• **EXERCISE GOAL**
Reproduce the records below exactly; no pictures.

• **ENTRIES SUPPLIED**
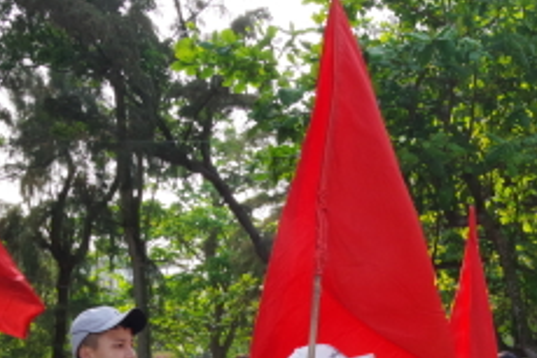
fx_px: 1103
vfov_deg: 17.7
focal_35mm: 74
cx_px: 458
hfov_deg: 26.6
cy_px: 409
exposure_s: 1/180
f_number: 18
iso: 1600
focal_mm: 21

• **RESPONSE**
fx_px: 1103
vfov_deg: 17.7
focal_35mm: 74
cx_px: 458
hfov_deg: 26.6
cy_px: 409
exposure_s: 1/180
f_number: 18
iso: 1600
focal_mm: 21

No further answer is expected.